Twitch Pulls Shooting Vid Quickly, But Facebook And Streamable Reuploads Reached Millions

While the video has since been removed for violating Streamable’s terms of service, it managed to circulate on Facebook for up to 9 hours, The New York Times reports. Some users who flagged the video to Facebook for harmful content told the Times they received a message back that it didn’t violate the platform’s terms of service. A Facebook spokesman confirmed to the The New York Times that the video was in fact in violation, but couldn’t explain why notifications to the contrary had gone out to some users. Axios, meanwhile, reports it was able to view a video of the shootings on Facebook as late as 11:30 p.m. ET last night. Facebook and Streamable did not immediately respond to requests by Kotaku for comment.

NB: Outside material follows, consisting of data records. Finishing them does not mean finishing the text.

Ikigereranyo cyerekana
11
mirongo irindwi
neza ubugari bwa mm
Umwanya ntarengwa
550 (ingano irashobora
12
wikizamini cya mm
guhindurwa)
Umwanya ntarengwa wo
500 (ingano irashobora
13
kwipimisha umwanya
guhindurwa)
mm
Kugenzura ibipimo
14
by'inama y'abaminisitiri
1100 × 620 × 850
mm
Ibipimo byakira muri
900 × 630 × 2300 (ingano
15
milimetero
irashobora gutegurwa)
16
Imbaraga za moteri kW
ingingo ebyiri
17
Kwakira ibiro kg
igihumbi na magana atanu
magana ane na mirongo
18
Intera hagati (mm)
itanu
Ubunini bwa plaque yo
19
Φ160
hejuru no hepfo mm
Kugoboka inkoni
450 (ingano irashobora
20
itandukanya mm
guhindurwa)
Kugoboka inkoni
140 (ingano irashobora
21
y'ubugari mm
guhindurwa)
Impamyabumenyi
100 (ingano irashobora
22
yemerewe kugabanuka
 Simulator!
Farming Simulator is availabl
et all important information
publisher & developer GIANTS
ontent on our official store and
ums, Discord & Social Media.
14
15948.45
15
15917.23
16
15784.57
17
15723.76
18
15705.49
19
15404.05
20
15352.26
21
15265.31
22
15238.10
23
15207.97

According to The New York Times, footage of the mass shooting also circulated on Twitter, and in some cases was directly uploaded to the platform. “A company spokeswoman initially said the site might remove some instances of the video or add a sensitive content warning, then later said Twitter would remove all videos related to the attack after The Times asked for clarification,” the publication wrote.


Based on a manifesto believed to belong to the man police identified as the gunman, the Buffalo mass shooting was partly inspired by the 2019 Christchurch mass shooting in New Zealand, among other recent atrocities. The Christchurch killings were infamously broadcast for an extended period on Facebook Live. In his purported manifesto, the Buffalo gunman wrote that he was partly motivated by livestreaming. “I know that some people will be cheering for me.”

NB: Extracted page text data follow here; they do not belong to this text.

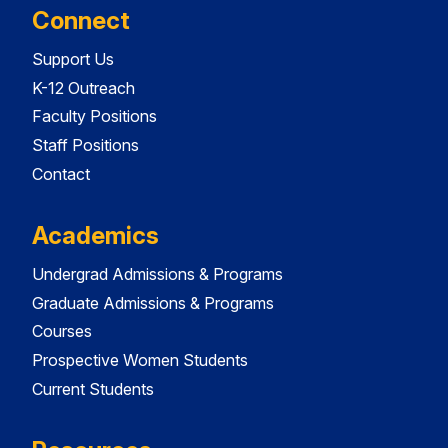
Connect
Support Us
K-12 Outreach
Faculty Positions
Staff Positions
Contact
Academics
Undergrad Admissions & Programs
Graduate Admissions & Programs
Courses
Prospective Women Students
Current Students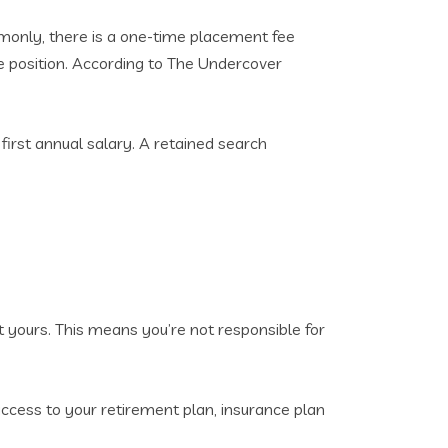
monly, there is a one-time placement fee
he position. According to The Undercover
first annual salary. A retained search
t yours. This means you’re not responsible for
 access to your retirement plan, insurance plan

Social media platforms have a long history of inconsistent and bungled moderation, but livestreamed footage has to originate somewhere. In Twitch’s case, it is extremely easy to set up a new account and begin broadcasting immediately. All you need is an email address. “Go live in five,” the mobile app advertises. It takes less than a minute to create a new account and begin livestreaming from your phone. There are obvious benefits to this sort of democratization of content sharing. It also makes places like Twitch and Facebook Live uniquely susceptible to amplifying despicable acts.

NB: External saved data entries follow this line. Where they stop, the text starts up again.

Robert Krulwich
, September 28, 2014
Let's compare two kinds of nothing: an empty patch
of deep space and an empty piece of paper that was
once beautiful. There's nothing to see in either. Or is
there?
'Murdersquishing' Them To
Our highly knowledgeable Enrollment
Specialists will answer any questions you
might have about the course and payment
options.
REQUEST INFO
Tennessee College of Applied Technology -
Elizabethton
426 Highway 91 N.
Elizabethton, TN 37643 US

In the wake of this latest attack, politicians like New York’s Governor, Kathy Hochul, are already calling for more scrutiny of tech platforms when it comes to hate speech and other harmful content. “I want them to sit in the room, look me in the eye and tell me, too, have you done everything humanly possible to make sure that you’re monitoring this content the second it hits your platform?” Hochul said in a press conference Sunday. “If you’re not, then I’m going to hold you responsible. So, prove to me that there is nothing else that can be done.”